According to another embodiment, there is a system for sealing a
stage in a well, the system including a frac plug 110 located
inside the well and having a through port 112, a ball 1600 seated
at an upstream end of the through port 112 and sealing the frac
plug 110, a first actuation mechanism 1606 located in a body 1602
of the ball 1600 and configured to break the body 1602 into parts,
and a downhole tool 1650 that actuates the first actuation
mechanism 1606 when the downhole tool 1650 is positioned adjacent
to the ball 1600. In one application, the ball includes a ball
sensor and the downhole tool includes a tool sensor. It is possible
that the tool sensor triggers the ball sensor. In another
application, the first actuation mechanism is actuated by a signal
from the ball sensor, after the ball sensor has received a command
from the tool sensor. Each of the ball sensor and the tool sensor
may be a radio-frequency sensor, or a pressure sensor, or an
optical sensor, or an acoustic sensor or any combination of
sensors. The frac plug may include second actuation mechanism
configured to break a body of the frac plug into pieces. The frac
plug may include a frac sensor configured to communicate with the
tool sensor. The frac sensor actuates the second actuation
mechanism when triggered by the tool sensor. The downhole tool may
be a coiled tubing.
In another embodiment, there is a ball 1300 for sealing a plug 110
in a well 102, the ball including a body 502, an actuation
mechanism 506 located inside the body 502 and configured to break
the body into parts, and a sensor 1350 connected to the actuation
mechanism 506 and configured to detect a presence of a base 1352
outside the body. The base 1352 is attached to another plug 110'
upstream the plug 110. In one application, the presence of the base
actuates an energetic material of the actuation mechanism.
The disclosed embodiments provide methods and systems for
controlling more accurately a breaking time of a ball that mates
with a plug in a well. It should be understood that this
description is not intended to limit the invention. On the
contrary, the exemplary embodiments are intended to cover
alternatives, modifications and equivalents, which are included in
the spirit and scope of the invention as defined by the appended
claims. Further, in the detailed description of the exemplary
embodiments, numerous specific details are set forth in order to
provide a comprehensive understanding of the claimed invention.
However, one skilled in the art would understand that various
embodiments may be practiced without such specific details.

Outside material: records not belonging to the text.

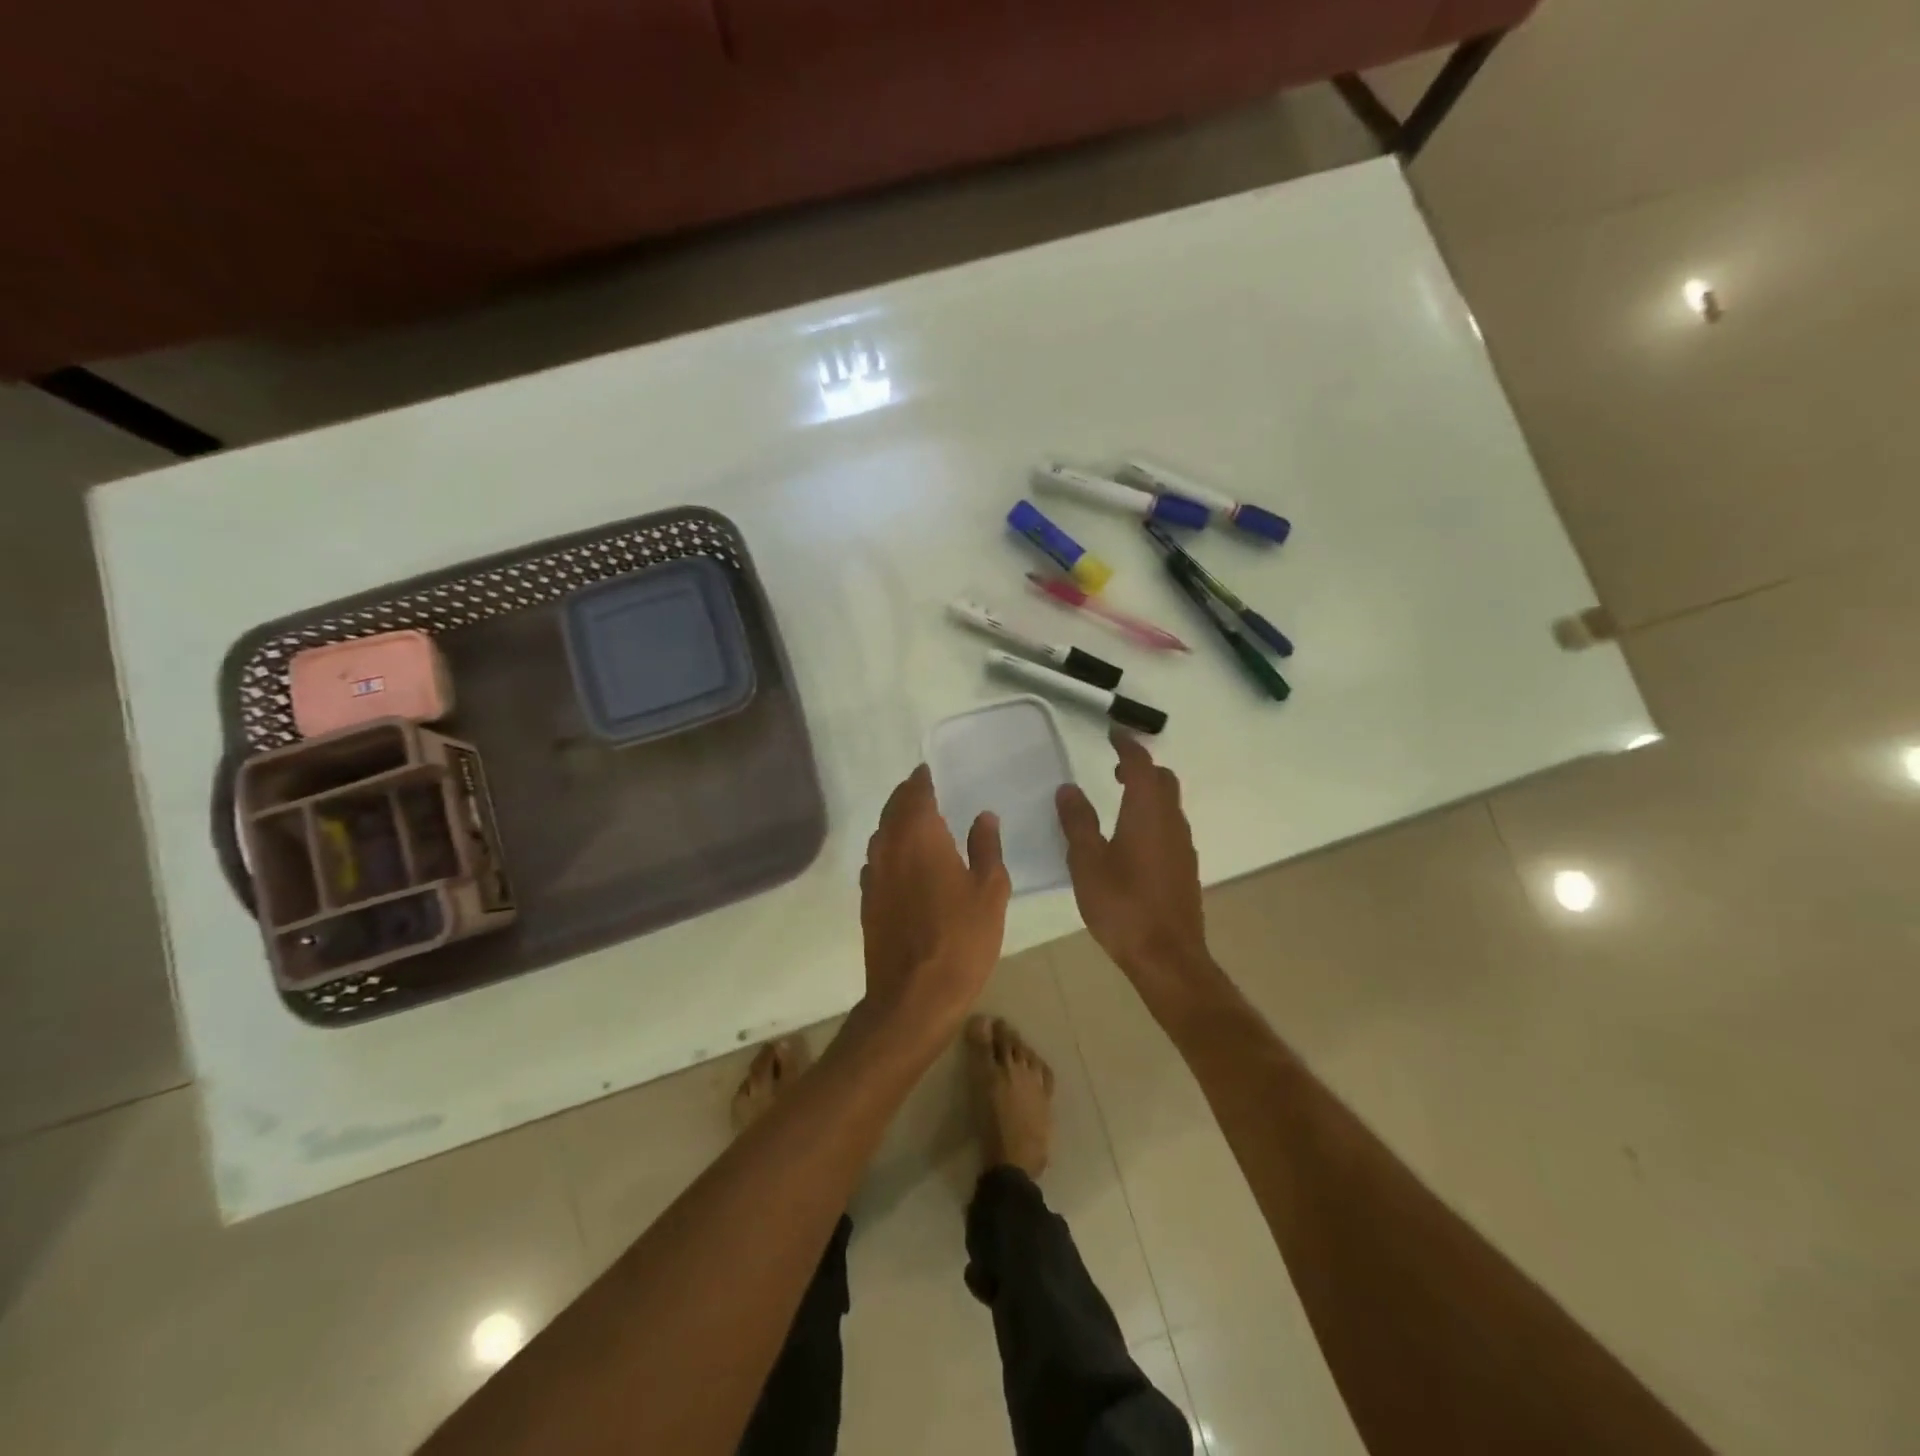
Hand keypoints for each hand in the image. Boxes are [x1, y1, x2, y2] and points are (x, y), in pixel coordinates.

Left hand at [859, 764, 1010, 1041]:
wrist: (913, 997)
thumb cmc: (961, 940)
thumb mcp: (990, 892)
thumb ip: (986, 848)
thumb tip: (983, 816)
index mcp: (920, 837)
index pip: (916, 795)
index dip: (921, 780)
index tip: (927, 771)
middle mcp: (890, 848)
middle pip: (892, 810)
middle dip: (905, 796)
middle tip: (920, 788)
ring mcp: (873, 877)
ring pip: (880, 835)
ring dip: (894, 821)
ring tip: (912, 820)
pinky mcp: (867, 902)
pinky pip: (875, 862)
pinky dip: (887, 851)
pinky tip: (899, 861)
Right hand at [1056, 731, 1215, 1004]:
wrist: (1168, 957)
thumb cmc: (1122, 905)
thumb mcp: (1087, 862)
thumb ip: (1077, 822)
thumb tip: (1068, 788)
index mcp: (1147, 813)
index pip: (1141, 764)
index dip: (1127, 745)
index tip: (1112, 733)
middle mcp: (1171, 822)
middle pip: (1163, 780)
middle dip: (1141, 767)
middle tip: (1113, 768)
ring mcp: (1183, 846)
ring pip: (1169, 804)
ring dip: (1148, 792)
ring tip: (1119, 799)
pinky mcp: (1185, 868)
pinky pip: (1170, 826)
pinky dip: (1153, 815)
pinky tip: (1133, 838)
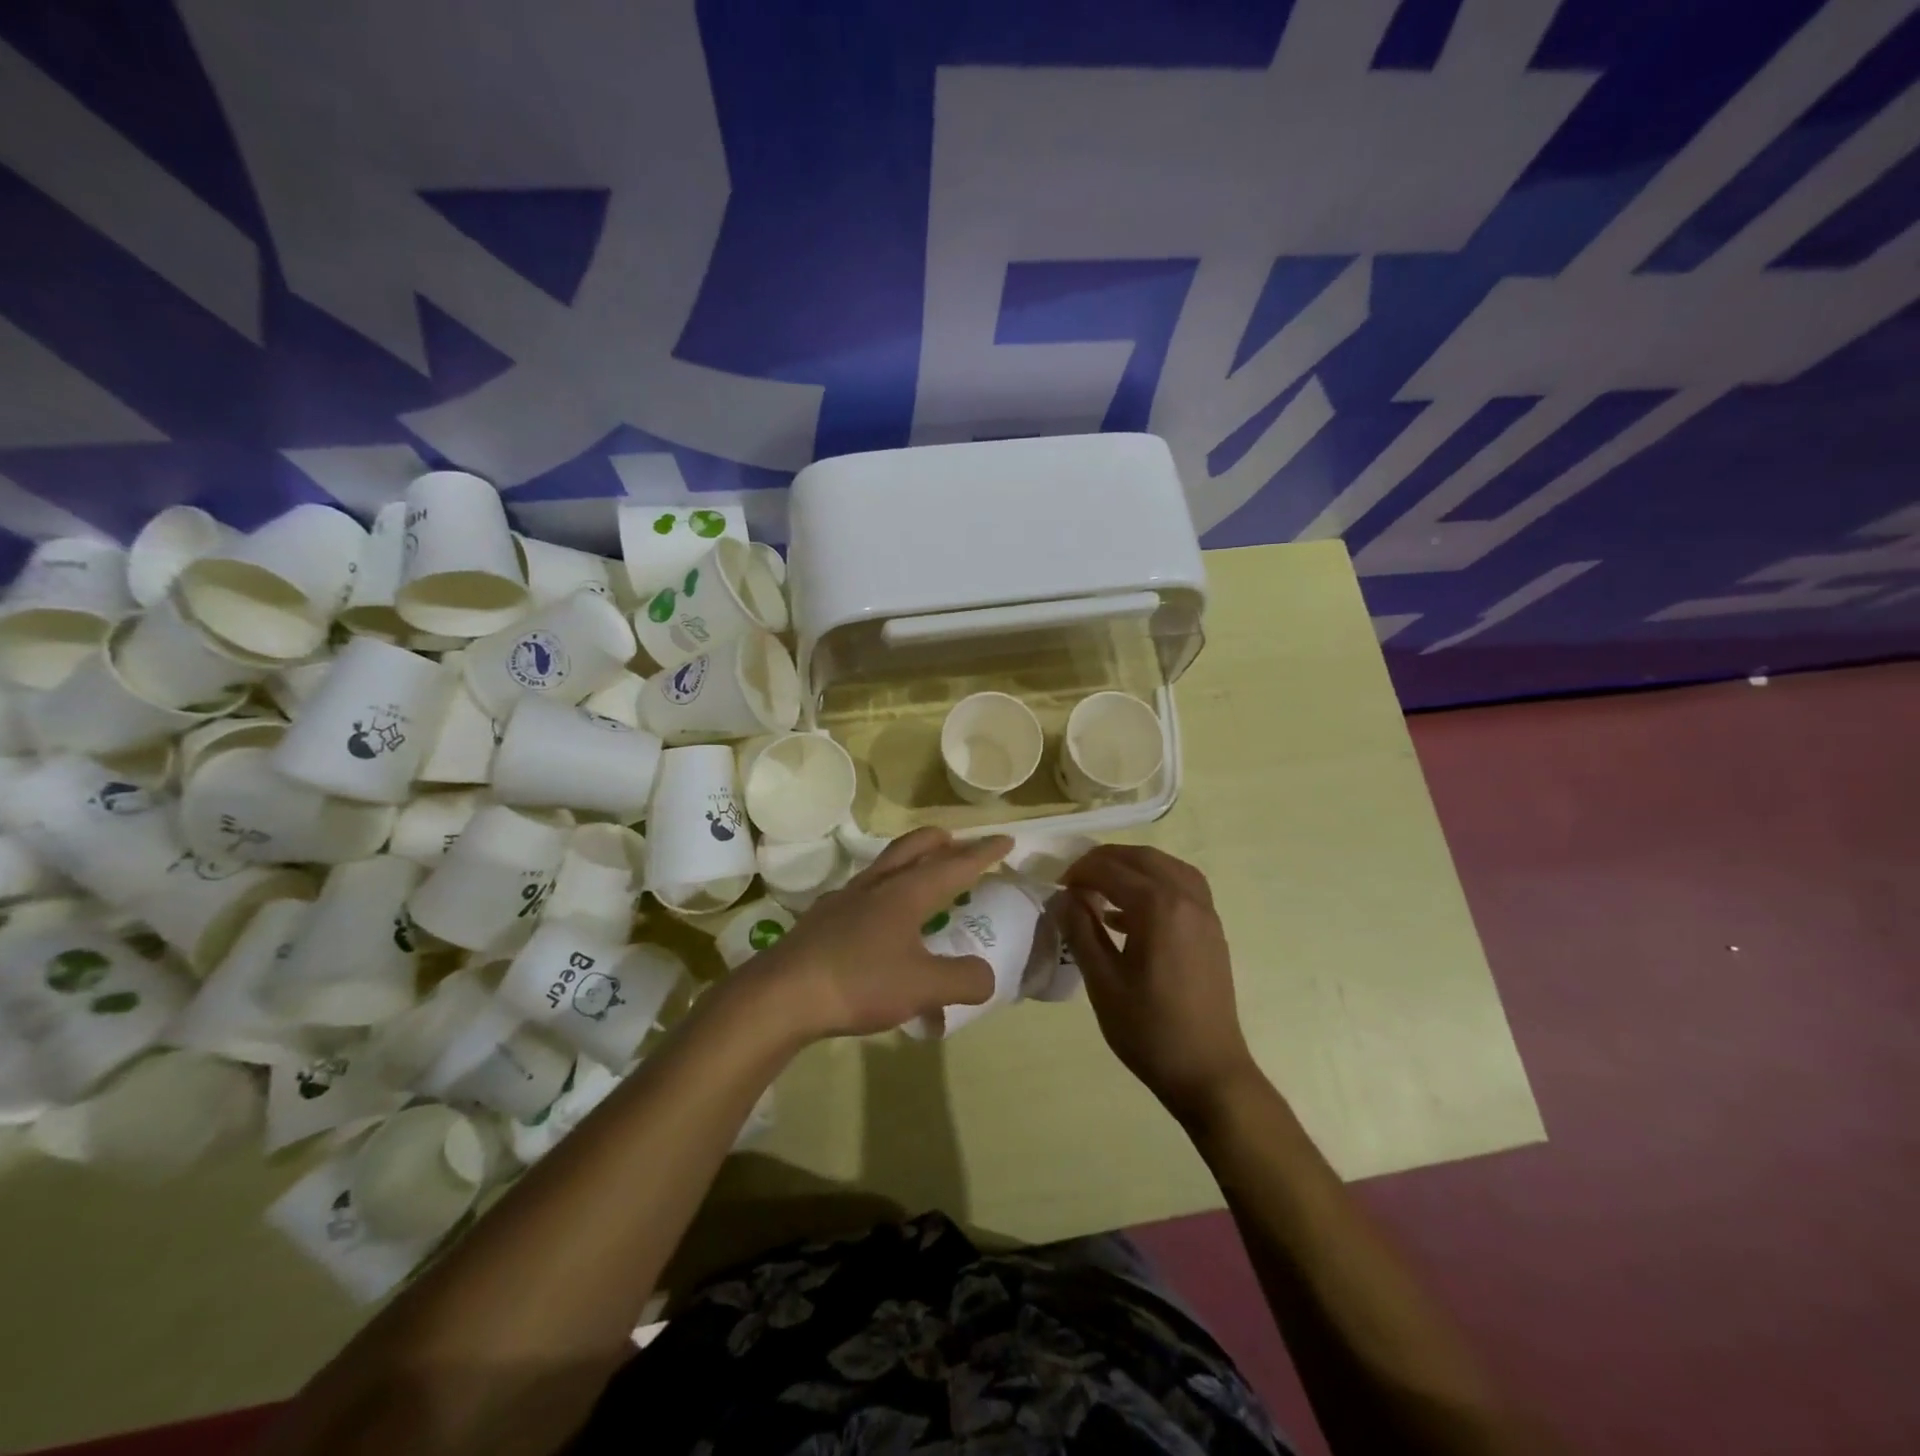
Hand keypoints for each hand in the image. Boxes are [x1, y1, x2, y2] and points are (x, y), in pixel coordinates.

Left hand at [748, 828, 1011, 1039]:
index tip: (1005, 840)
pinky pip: (862, 894)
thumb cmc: (859, 982)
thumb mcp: (924, 987)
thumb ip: (964, 980)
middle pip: (912, 848)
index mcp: (906, 893)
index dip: (983, 853)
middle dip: (940, 842)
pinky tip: (878, 922)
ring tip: (921, 878)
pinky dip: (882, 895)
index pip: (954, 865)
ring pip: (884, 867)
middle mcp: (876, 886)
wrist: (782, 995)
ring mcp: (844, 900)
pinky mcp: (822, 920)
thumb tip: (986, 977)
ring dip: (909, 863)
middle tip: (957, 843)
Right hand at [1055, 845, 1260, 1122]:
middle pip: (1142, 858)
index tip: (1057, 887)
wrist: (1208, 1073)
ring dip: (1133, 868)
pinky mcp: (1212, 931)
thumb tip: (1064, 898)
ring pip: (1167, 867)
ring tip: (1102, 887)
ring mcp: (1206, 914)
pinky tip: (1130, 914)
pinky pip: (1183, 888)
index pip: (1111, 869)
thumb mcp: (1102, 981)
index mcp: (1159, 907)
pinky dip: (1155, 885)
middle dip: (1105, 860)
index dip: (1079, 872)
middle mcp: (1187, 899)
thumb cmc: (1149, 1029)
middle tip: (1075, 880)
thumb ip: (1081, 930)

Although the features and elements of the present exemplary
embodiments are described in the embodiments in particular
combinations, each feature or element can be used alone without the
other features and elements of the embodiments or in various
combinations with or without other features and elements disclosed
herein.
This written description uses examples of the subject matter
disclosed to enable any person skilled in the art to practice the
same, including making and using any devices or systems and
performing any incorporated methods. The patentable scope of the
subject matter is defined by the claims, and may include other
examples that occur to those skilled in the art. Such other
examples are intended to be within the scope of the claims.